◆ **TEXTO EM ESTUDO**
================================
Fannie Merritt Farmer era nativa de Boston, dava aulas de culinária na Boston Cooking School, onde ela criava e aperfeiçoava receitas. Em 1897 Fannie teve suas receitas publicadas no The Fannie Farmer Cookbook, que virou imediatamente um clássico nas cozinhas norte-americanas. Fannie foi avançada para a época, escrevendo receitas com medidas exatas. O livro foi um sucesso absoluto de vendas no seu lançamento e nos anos subseqüentes. Fannie fez várias revisões e o livro foi reeditado muitas vezes, até a sua morte em 1915.
Depois da morte de Fannie, o livro não foi mais revisado com tanto capricho, apesar de ter tido constantes republicações, até ser massivamente revisado e praticamente reconstruído no inicio da década de 90 por Marion Cunningham. The Fannie Farmer Cookbook contínua um livro de receitas clássico, com todos os pilares da culinária norte-americana.
Essa edição, de 1965, chegou até as minhas mãos através da minha querida amiga Brisa Carter, que achou o livro em San Diego e me enviou. Eu adoro olhar as receitas antigas, com suas particularidades, ingredientes, modos de fazer. Nessa edição do livro não há novidades, mas todas as receitas tradicionais estão lá—desde as austeras inglesas e até algumas festivas francesas. Algumas receitas indicam temperatura de forno e tempo de cozimento, outras só dão instruções para assar até que os bolinhos estufem. As medidas, que eram consideradas exatas e revolucionárias para 1897, me irritaram um bocado neste início de 2008. Pelos diabos, quanto exatamente de farinha é 5/8 de xícara?
================================
◆ **TRECHOS DE DADOS**
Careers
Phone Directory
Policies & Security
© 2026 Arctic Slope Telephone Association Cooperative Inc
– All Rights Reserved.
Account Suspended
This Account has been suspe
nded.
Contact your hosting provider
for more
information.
================================
◆ **SUA VEZ**
Pode copiar do texto em estudo, sem mudar nada, tudo o que vai de "Fannie Merritt Farmer" até "morte em 1915."?

◆ **RESULTADO DA TAREFA**
Fannie Merritt Farmer era nativa de Boston, dava aulas de culinária na Boston Cooking School, onde ela criava e aperfeiçoava receitas. Em 1897 Fannie teve suas receitas publicadas no The Fannie Farmer Cookbook, que virou imediatamente um clássico nas cozinhas norte-americanas. Fannie foi avançada para a época, escrevendo receitas com medidas exatas. O livro foi um sucesso absoluto de vendas no seu lançamento e nos anos subseqüentes. Fannie fez várias revisões e o livro foi reeditado muitas vezes, até a sua morte em 1915.